There is a charming, albeit unbelievable, story behind this film. Bill Nighy plays a painfully shy financial advisor to a high-ranking British diplomat who is involved in the preparation for the latest G8 Summit to take place in Iceland. Nighy's character, Lawrence, shares a table with a somewhat enigmatic young woman, Gina, in a café. He is immediately fascinated by her appearance and overcomes his shyness by striking up a conversation. Gina is no conversationalist, but Lawrence continues to be enthralled.
Going against what we can assume is his usual behavior with the opposite sex, Lawrence calls Gina and begins a continuing friendship. This leads to his invitation to accompany him to the summit.

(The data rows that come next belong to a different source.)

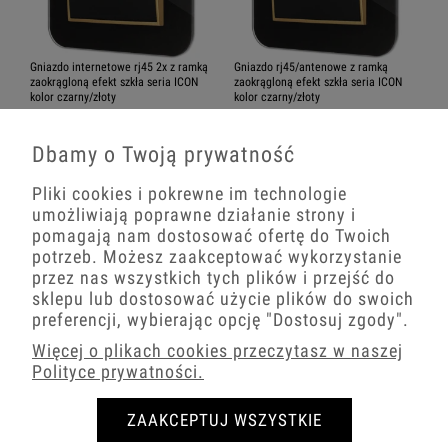
Gniazdo internetowe rj45 2x z ramką
Gniazdo rj45/antenowe z ramką
zaokrągloną efekt szkła seria ICON
zaokrągloną efekt szkła seria ICON
kolor czarny/złoty
kolor czarny/złoty
189,31 zł
148,15 zł
Dbamy o Twoją prywatność
−
+
−
+
Pliki cookies i pokrewne im technologie
umożliwiają poprawne działanie strony i
pomagają nam dostosować ofertę do Twoich
potrzeb. Możesz zaakceptować wykorzystanie
przez nas wszystkich tych plików i przejść do
sklepu lub dostosować użycie plików do swoich
preferencji, wybierając opcję
"Dostosuj zgody"
.
Więcej o plikach cookies przeczytasz w naszej
Polityce prywatności.
ZAAKCEPTUJ WSZYSTKIE
Dwa gniazda pojedyncze z ramką
Dwa gniazda podwójne z ramką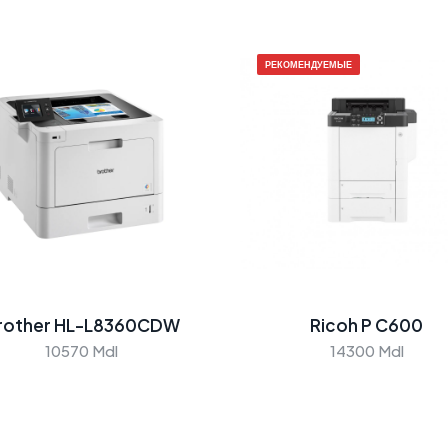
РЕКОМЕНДУЕМЫЕ
rother HL-L8360CDW
Ricoh P C600
10570 Mdl
14300 Mdl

Gina is a "fish out of water" amongst the diplomats and their spouses. She is not socially inept, but she states her opinions - most of which are contrary to the political machinations of the participants at the summit. What could be worse in a group of diplomats as a person who actually speaks bare-faced truths? This, of course, leads to conflict for Lawrence - he agrees with Gina but is obligated to support his superiors.
Scottish actor, Kelly Macdonald gives a beautifully restrained performance as Gina. Even at the end of the film, you are not sure you fully understand this young woman. This, of course, is an element of the script, but Macdonald makes you believe that it would take a long while to come to a full understanding of Gina and her background.
Lawrence is highly intelligent and possesses a wry sense of humor, but it is almost painful to witness his insecurity. Bill Nighy is dead-on in his personification of this complex character. Nighy's body is tall and thin with bones that seem to be very loosely connected. He uses his physicality to advantage in his portrayal of Lawrence. Some of his best acting in the film is in the scenes in which we watch the movements of this man who is so insecure and shy. Nighy often has Lawrence move in an almost contorted fashion to emphasize his insecurity.
The Girl in the Café is a quiet, entertaining pleasure and one that is surely worthy of an hour and a half or anyone's time.